▶ Data for analysis:
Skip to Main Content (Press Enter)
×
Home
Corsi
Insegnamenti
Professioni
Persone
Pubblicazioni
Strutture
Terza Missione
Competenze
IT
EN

▶ Exercise description:
Copy every line of the entries above, keeping each one unchanged and in the same order.

▶ Task output:
Skip to Main Content (Press Enter)
×
Home
Corsi
Insegnamenti
Professioni
Persone
Pubblicazioni
Strutture
Terza Missione
Competenze
IT
EN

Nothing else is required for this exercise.